Первой он привел Шенкель. Та была в просторной ночной рубашке. Элоиза стащила с нее через голову рубашку и усадила рядом с собой.
— Ну как, права я?
— Так точно, груди! — рявкнул Пантелеев.
— Дать ей шенкеля! Перхоту ко мне!
Быстро с Перхотой не получилось. Рассвело, а Пантелеева все не было. Верлибр стал дремать. Элоиза стояла у трюмо и рассматривала свою грудь. Мне она нравилась со всех сторон.
— Что-то нет Пантелеева, — сказал я.
— А его и не будет, — бросила Элоиза.
— Как не будет? — встрепенулся Верлибр.
— Так. Не будет — и все. Перхоты нет — значит, не будет и Пантелеева.
— Где он?
— Почем я знаю? Где-нибудь. В мастерской или на пленэре. Он свободный художник. Для него любая баба — мастерская и пленэр.

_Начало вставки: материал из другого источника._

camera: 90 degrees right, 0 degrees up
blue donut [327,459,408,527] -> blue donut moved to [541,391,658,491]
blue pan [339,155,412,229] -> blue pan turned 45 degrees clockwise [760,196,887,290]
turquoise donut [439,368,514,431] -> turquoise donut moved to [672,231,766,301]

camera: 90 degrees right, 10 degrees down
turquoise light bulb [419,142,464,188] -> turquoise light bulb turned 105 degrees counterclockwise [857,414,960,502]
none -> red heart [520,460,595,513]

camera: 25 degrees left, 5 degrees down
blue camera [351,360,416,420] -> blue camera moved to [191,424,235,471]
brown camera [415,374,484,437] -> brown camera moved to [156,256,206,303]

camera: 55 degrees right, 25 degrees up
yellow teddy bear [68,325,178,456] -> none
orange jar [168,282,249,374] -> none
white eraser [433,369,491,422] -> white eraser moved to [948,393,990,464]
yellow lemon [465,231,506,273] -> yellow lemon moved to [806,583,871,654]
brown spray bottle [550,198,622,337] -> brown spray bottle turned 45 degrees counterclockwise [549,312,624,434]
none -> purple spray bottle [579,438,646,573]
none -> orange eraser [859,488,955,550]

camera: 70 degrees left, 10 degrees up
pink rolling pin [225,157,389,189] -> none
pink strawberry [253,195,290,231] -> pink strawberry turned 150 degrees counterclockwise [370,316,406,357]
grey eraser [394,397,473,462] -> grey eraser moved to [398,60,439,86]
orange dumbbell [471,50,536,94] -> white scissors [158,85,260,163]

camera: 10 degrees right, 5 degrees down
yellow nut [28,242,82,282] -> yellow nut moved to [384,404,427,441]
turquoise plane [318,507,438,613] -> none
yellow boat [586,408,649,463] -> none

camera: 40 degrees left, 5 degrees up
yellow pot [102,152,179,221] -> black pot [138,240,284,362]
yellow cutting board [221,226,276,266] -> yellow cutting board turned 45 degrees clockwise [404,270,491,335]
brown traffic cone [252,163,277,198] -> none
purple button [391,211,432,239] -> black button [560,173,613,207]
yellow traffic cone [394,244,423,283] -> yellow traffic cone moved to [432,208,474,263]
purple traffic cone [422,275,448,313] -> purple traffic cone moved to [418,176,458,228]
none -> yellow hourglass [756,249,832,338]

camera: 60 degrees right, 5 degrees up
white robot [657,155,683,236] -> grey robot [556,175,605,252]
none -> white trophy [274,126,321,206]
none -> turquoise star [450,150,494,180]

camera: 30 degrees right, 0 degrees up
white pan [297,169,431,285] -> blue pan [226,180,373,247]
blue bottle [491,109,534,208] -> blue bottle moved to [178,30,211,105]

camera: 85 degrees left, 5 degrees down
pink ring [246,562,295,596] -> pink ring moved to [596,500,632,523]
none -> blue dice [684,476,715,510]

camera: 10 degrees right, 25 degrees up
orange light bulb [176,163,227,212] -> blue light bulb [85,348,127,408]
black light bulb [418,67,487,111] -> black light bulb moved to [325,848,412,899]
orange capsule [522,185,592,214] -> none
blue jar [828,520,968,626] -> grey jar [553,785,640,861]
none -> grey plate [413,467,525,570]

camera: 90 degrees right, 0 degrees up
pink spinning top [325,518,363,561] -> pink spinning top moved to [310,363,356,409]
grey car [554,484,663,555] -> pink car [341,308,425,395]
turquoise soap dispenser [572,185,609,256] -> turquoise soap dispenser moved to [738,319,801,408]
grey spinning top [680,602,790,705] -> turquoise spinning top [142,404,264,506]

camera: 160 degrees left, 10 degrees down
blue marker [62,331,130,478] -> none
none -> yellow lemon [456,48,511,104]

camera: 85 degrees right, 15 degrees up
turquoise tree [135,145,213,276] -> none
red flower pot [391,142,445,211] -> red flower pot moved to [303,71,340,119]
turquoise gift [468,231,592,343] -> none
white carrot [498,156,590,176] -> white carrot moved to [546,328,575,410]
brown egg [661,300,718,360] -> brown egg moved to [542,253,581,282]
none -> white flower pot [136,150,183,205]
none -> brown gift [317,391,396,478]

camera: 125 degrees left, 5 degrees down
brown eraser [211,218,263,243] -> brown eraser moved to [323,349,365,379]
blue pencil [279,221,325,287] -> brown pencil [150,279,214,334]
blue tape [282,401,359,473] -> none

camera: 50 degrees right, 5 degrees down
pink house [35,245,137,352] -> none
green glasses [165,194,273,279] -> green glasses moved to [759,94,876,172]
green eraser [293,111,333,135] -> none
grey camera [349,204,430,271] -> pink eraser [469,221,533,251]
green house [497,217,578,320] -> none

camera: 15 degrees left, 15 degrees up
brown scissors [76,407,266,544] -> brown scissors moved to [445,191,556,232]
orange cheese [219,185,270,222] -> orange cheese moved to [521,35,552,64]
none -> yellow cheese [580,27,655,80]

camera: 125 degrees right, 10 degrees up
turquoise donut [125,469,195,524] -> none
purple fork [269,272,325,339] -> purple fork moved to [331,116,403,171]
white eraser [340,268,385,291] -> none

В семь утра Элоиза стала делать утреннюю гимнастику. Верлибр с интересом следил за ее грудью. Когда Элоиза стала отжиматься, Верлибр вскочил петушком и тоже попробовал отжаться, но на втором отжиме стукнулся носом об пол. Из носа у него потекла кровь.
— Нет в жизни счастья. Прав был кореш Вася. Как жаль, что сгнил, бедняга, в лагерях, — гнусаво пропел Верлибр.
И тут я проснулся.
В двенадцать ноль-ноль были…
В двенадцать ноль-ноль были: Верлибр, Салтычиха, Салтыков, Вова Сергеич, Скоробогатов, Пантелеев, Элоиза; из приглашенных: я, Шувалов, Шенкель. Федул где-то загулял. Вел заседание следователь Куксо, секретарем был его помощник Усть-Кут.
Я опоздал на несколько минут. Куксо продемонстрировал мне красное удостоверение.
— Сядьте! Вы нам тоже понадобитесь. Кстати, не помешало бы взглянуть на ваш паспорт.
Я вспомнил, что у меня его забрал Вова Сергеич, обещал вернуть еще в прошлый понедельник и не вернул.
— Первый раз слышу о каком-то паспорте, — пожал плечами Вовчик.
— Ограничимся этим, — сказал Куксо. — В повестке вопрос один: о Перхоте. Для ясности: нам стало доподлинно известно, господа, что Перхота… убит.
Следователь цепко впился взглядом сразу во всех, вдруг кто вздрогнет или крикнет: я, я убил! Зря старался, мент! Эта новость протухла еще вчера.
— Труп пока не обнаружен. В четверг, после утреннего общения со всеми вами, Перхота как в воду канул. Вышел из музея и никуда не пришел, ни домой, ни в студию, ни к одной из своих тринадцати любовниц.
— На чем основано ваше убеждение, что Перхота убит? — спросил Верлибр.
Для директора главное — уметь сформулировать вопрос и внятно произнести его.
— На тринадцати любовницах? — предположил Скоробогатов.
— Ни на чем, — ответил Куксо. — Найден кусок его разодранной рубашки в крови.
— Где? — Верлибр нахмурил брови.
— Тайна следствия. Неподалеку.
— Почему именно его? Рубашка может быть чья угодно.
— Может, но она его. У нас криминалисты деньги за так не получают.
— Как и наши специалисты, могу заверить вас.
— Сочтемся амбициями потом. — Следователю, похоже, надоели пустые препирательства. — Пусть каждый вспомнит, о чем и когда он в последний раз разговаривал с Перхотой. Во всех подробностях, пожалуйста. Во избежание повторения — матери учения.